-- TEXTE SOURCE --
-*-

NEGOCIATIONS. Suite à l'appel d'offres lancé en juin 2017 par la SNCF pour rénover et agrandir la Gare du Nord à Paris, l'opérateur ferroviaire vient d'annoncer l'ouverture de négociations exclusives avec Ceetrus, société foncière du groupe Auchan. Le projet consiste à tripler les volumes du lieu d'ici les Jeux Olympiques de 2024.
En juin 2017, le groupe SNCF avait lancé, via son entité Gares&Connexions, un appel d'offres pour moderniser et agrandir la Gare du Nord, à Paris. Trois candidatures s'étaient alors dégagées du lot, à savoir Immochan, Altarea Cogedim et un groupement emmené par Apsys. Plus d'un an après, le verdict vient de tomber : la SNCF a annoncé ce lundi 9 juillet 2018 l'ouverture de négociations exclusives avec Ceetrus, foncière du groupe Auchan (anciennement Immochan). Le chantier de rénovation et d'agrandissement de la première gare européenne - plus de 700.000 voyageurs quotidiens, sans compter le métro - devrait coûter 600 millions d'euros et être livré en juin 2023. Objectif : un site prêt pour les Jeux Olympiques de 2024. "La nouvelle Gare du Nord, livrée mi-2023, sera l'égale de St-Pancras [une des principales gares londoniennes, ndlr]. Ce projet fait appel à toutes les expertises du groupe SNCF et représente un progrès majeur pour les 700.000 voyageurs quotidiens […] de la première gare d'Europe", a déclaré à cette occasion Guillaume Pepy, président du directoire de SNCF. "Le projet est de transformer fondamentalement la Gare du Nord, puisqu'on va tripler sa taille", a ajouté Patrick Ropert, directeur général de Gares&Connexions, à l'AFP.
Une Gare du Nord trois fois plus grande
En effet, la superficie du site devrait passer de 36.000 à 110.000 m². "Le principe, c'est qu'on va améliorer la fluidité en séparant les flux arrivées et départs", poursuit Patrick Ropert. Dans les faits, les voyageurs prenant le train seront accueillis au premier étage du bâtiment, avant de rejoindre les quais par des passerelles, ce qui est déjà le cas actuellement pour les Eurostar. Le nouveau terminal de départ ambitionne de réinterpréter le concept du passage parisien du XIXe siècle de Haussmann, en construisant une galerie de 18 mètres de large sur près de 300 mètres de long, qui proposera une large palette de fonctionnalités. Les voyageurs descendant du train, eux, continueront à sortir de plain-pied. De plus, le terminal transmanche va être agrandi, notamment pour répondre au renforcement des contrôles douaniers post-Brexit.

-*-

-- LIGNES ENREGISTRÉES --
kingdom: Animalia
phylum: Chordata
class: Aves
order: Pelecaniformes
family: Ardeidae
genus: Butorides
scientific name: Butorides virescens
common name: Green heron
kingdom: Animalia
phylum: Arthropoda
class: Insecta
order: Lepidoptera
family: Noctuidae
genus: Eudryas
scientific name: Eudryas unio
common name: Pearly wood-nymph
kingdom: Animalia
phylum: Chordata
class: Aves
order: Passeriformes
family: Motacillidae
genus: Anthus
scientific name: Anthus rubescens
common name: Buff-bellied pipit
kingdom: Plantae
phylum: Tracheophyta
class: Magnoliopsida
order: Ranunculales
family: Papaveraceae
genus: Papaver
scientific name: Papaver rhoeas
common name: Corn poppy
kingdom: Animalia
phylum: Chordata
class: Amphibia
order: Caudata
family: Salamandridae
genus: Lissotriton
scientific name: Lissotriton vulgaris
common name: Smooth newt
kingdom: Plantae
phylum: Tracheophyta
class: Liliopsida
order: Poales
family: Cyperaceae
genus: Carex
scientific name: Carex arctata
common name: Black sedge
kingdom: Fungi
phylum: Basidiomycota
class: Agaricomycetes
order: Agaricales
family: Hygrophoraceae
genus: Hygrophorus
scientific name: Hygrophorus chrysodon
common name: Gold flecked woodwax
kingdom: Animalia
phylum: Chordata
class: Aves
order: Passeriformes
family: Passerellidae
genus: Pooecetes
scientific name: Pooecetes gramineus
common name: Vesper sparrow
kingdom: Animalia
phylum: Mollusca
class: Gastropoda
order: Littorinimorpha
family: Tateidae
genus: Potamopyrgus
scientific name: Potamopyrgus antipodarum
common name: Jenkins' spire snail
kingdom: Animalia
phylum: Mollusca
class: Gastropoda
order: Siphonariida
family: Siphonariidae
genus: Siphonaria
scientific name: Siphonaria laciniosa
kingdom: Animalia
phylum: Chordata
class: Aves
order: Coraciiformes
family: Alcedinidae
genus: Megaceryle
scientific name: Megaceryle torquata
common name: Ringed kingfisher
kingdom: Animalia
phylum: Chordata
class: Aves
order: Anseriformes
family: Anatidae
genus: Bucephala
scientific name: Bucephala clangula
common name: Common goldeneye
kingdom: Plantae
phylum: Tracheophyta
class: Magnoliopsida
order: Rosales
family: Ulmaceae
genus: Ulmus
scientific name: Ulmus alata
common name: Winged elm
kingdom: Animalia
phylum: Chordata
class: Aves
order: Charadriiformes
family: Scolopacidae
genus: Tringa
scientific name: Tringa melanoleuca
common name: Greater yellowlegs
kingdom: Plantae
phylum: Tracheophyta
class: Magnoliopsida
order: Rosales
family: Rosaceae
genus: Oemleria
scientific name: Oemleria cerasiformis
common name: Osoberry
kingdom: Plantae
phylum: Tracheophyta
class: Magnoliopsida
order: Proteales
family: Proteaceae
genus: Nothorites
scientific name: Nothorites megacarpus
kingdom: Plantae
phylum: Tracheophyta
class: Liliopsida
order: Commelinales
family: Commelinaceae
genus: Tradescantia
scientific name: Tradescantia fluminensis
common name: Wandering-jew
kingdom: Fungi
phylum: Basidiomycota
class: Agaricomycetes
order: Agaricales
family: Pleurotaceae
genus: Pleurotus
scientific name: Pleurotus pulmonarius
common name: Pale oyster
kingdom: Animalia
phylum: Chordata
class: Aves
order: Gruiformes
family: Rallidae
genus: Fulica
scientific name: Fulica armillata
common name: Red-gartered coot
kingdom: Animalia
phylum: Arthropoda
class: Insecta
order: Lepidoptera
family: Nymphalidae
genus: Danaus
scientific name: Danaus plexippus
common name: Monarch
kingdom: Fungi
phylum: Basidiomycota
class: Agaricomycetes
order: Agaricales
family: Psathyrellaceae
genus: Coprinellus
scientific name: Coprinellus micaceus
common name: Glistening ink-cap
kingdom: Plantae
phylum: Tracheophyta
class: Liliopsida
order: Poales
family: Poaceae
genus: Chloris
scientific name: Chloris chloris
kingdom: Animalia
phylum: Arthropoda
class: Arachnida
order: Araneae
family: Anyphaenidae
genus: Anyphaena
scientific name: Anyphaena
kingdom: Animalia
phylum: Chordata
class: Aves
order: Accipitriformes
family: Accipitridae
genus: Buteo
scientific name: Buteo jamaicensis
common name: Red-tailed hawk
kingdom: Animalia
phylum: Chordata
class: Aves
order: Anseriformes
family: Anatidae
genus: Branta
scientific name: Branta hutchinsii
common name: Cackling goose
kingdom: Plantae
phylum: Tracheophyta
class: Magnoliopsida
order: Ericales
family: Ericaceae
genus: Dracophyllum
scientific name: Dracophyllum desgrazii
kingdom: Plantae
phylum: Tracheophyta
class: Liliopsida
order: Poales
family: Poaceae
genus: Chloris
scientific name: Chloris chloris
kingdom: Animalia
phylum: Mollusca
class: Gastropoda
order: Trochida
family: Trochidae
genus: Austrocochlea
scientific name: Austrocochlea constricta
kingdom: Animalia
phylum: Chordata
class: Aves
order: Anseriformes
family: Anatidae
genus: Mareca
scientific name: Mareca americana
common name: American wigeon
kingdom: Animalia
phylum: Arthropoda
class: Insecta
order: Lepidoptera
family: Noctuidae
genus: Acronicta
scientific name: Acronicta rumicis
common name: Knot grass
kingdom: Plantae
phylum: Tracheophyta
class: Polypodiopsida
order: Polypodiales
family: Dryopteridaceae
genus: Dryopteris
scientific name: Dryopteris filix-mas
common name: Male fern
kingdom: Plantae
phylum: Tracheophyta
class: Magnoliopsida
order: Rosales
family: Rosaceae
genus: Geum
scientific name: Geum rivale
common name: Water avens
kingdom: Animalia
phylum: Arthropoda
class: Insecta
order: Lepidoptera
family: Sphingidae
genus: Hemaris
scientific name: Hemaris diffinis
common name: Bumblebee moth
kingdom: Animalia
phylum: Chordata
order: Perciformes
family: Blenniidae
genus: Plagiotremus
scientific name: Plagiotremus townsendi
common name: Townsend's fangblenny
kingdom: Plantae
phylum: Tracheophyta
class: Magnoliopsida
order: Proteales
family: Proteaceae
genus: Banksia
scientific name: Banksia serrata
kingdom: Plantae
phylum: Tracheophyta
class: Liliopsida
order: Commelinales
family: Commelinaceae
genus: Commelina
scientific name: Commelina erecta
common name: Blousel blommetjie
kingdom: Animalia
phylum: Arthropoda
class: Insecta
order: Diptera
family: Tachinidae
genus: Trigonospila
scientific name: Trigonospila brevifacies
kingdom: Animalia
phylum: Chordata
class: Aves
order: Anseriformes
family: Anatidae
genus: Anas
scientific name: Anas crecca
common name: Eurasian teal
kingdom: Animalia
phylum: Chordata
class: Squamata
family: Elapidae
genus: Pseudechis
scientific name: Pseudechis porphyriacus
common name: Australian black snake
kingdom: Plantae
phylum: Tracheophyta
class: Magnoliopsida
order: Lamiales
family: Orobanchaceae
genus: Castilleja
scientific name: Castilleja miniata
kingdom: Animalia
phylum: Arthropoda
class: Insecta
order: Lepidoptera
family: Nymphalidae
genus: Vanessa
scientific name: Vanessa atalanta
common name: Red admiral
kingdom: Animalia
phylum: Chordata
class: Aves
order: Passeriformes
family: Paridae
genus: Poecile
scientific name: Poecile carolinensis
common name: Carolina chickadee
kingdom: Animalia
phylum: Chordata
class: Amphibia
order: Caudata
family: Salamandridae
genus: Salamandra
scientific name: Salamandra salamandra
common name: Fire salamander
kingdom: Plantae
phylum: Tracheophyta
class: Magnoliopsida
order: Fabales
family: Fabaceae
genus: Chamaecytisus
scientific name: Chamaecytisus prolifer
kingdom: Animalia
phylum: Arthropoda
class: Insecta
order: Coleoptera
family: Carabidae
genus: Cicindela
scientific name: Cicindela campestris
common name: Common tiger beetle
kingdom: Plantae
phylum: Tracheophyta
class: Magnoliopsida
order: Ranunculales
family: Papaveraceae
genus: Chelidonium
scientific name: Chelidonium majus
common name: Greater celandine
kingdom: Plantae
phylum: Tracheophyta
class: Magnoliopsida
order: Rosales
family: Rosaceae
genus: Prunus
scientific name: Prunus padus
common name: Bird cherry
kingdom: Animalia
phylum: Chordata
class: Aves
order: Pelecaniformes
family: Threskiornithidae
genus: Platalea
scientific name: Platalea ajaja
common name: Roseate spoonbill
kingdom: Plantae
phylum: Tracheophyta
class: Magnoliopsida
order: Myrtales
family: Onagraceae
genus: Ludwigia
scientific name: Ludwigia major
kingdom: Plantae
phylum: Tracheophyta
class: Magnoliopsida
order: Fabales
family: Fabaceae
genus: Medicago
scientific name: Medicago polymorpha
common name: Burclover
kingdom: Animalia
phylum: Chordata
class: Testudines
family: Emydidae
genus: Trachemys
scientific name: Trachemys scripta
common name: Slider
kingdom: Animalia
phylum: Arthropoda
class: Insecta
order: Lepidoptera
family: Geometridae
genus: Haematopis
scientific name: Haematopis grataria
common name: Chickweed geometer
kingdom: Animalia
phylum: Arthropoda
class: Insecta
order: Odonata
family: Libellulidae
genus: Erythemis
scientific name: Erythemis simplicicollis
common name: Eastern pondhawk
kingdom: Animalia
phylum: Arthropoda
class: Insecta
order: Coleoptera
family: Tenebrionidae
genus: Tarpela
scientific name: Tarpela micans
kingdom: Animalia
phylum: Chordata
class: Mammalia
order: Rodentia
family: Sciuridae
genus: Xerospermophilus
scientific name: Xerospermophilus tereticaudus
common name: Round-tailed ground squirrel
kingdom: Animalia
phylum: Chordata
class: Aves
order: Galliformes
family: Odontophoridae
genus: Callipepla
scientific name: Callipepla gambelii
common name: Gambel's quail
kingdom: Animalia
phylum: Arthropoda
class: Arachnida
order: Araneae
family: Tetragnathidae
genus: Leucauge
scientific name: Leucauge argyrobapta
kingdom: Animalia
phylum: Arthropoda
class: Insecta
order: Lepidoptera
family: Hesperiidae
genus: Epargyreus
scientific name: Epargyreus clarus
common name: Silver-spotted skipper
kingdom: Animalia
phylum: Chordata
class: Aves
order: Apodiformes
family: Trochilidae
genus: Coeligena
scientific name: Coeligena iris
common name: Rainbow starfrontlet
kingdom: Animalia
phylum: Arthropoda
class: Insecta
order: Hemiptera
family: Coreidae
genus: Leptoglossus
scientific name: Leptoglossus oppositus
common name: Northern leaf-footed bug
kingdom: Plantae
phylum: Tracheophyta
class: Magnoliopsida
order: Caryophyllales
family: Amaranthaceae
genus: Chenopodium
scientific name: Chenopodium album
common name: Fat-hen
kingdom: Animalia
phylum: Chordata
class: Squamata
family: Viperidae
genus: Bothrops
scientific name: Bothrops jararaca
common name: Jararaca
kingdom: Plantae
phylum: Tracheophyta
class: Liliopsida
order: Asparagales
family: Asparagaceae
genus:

-*-

-- TÂCHES ET EXERCICES --
a) Répondez à ces questions d'après l'article sur la Gare du Nord :
(i) En quel mois et quelle année la SNCF a-t-elle lancé l'appel d'offres ?
(ii) Combien le chantier devrait-il coûter ?
(iii) Quelle superficie le site devrait-il atteindre ?
b) Citez toutes les candidatures qui s'étaient dégagées de l'appel d'offres selon l'article sur la Gare du Nord.

-- LISTE DES RÉPONSES --
a)
(i) En juin 2017.
(ii) 600 millions d'euros.
(iii) 110.000 m², contre 36.000 m² aujourd'hui.

b)
- Immochan
- Altarea Cogedim
- un groupement emmené par Apsys